SOURCE PASSAGE:

This paper introduces GraspClutter6D, a large-scale, real-world dataset designed to advance robotic perception and grasping, particularly in highly cluttered environments. The authors argue that existing datasets often feature simplified scenes with limited occlusion and diversity, hindering the development of robust systems for practical applications like warehouse automation or household assistance. GraspClutter6D aims to bridge this gap.

Key Contributions and Dataset Details:

• Scale and Complexity: The dataset includes 1,000 unique scenes featuring 200 distinct objects (household, warehouse, industrial). It contains 52,000 RGB-D images captured by four different sensors. The scenes are densely packed, averaging 14.1 object instances per image with a high average occlusion rate of 62.6%, significantly higher than previous datasets like GraspNet-1B (8.9 instances, 35.2% occlusion).
• Diverse Environments: Data was collected in 75 different configurations spanning bin, shelf, and table environments, using various background materials to increase diversity.
• Multi-Sensor and Multi-View: A UR5 robot arm equipped with four RGB-D cameras (RealSense D415, D435, Azure Kinect, Zivid One+ M) captured each scene from 13 viewpoints (1 center, 12 peripheral). This provides varied fields of view, illumination, depth characteristics, and viewpoint coverage (mean 67.6%).
• Rich Annotations: The dataset provides extensive annotations:
  • 736,000 instance-level 6D object poses and segmentation masks.
  • 9.3 billion feasible 6-DoF grasp poses for a parallel-jaw gripper (avg. 178K per image).
• High-Quality Data and Annotations:
  • Object Models: 200 objects were included (108 custom scanned with Artec Leo, 92 from existing benchmarks like YCB). High-quality, watertight 3D textured models were generated, with reflective/transparent objects sprayed to capture accurate geometry.
  • Calibration: Rigorous intrinsic, extrinsic (camera-to-camera and camera-to-robot), and depth calibration (reducing errors for low-cost sensors) was performed.
  • Pose Annotation: A custom tool with quality monitoring (target < 5mm mean depth error) and crowd-sourcing was used. Annotations were done on high-resolution integrated point clouds (from Zivid) and propagated to all views. The achieved accuracy (e.g., mean absolute depth difference $\mu_{|\delta|}$ of 3.22mm for Zivid) is comparable or better than existing datasets.
  • Grasp Annotation: A two-stage process similar to GraspNet-1B was used: object-level force-closure grasp sampling followed by scene-level projection and collision checking against the reconstructed scene point cloud.

INFORMATION SUPPLIED:
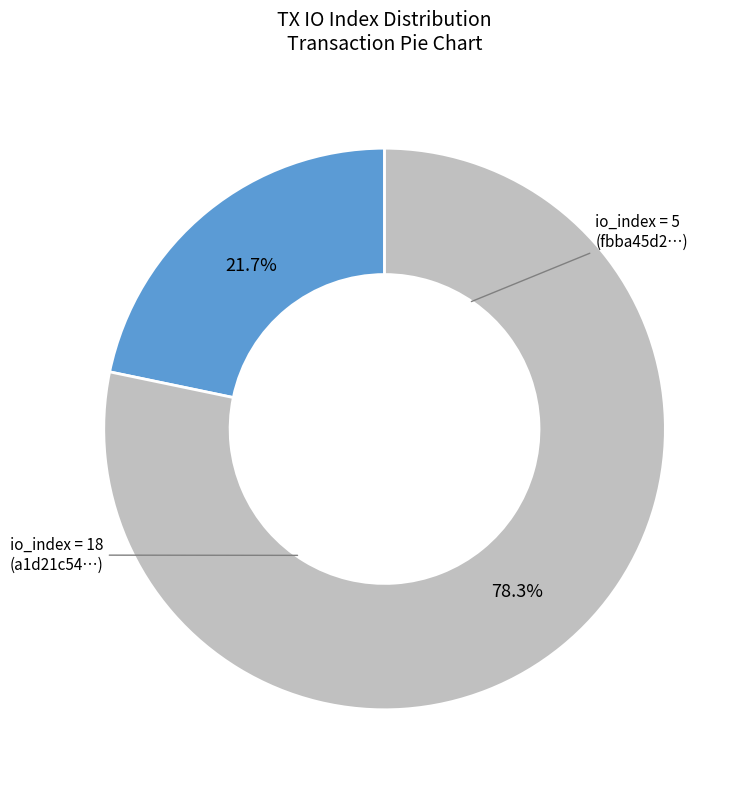

Which slice represents more than half of the pie?

tx index 18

DIRECTIONS:
A. According to the dataset description, from how many viewpoints was each scene captured?
B. Rewrite the dataset description from "Key Contributions and" to "instances, 35.2% occlusion).", swapping "occlusion" for "overlap".

SOLUTIONS BY TASK:
A. 13 viewpoints: 1 center and 12 peripheral.

B.
Key Contributions and Dataset Details:

• Scale and Complexity: The dataset includes 1,000 unique scenes featuring 200 distinct objects (household, warehouse, industrial). It contains 52,000 RGB-D images captured by four different sensors. The scenes are densely packed, averaging 14.1 object instances per image with a high average overlap rate of 62.6%, significantly higher than previous datasets like GraspNet-1B (8.9 instances, 35.2% overlap).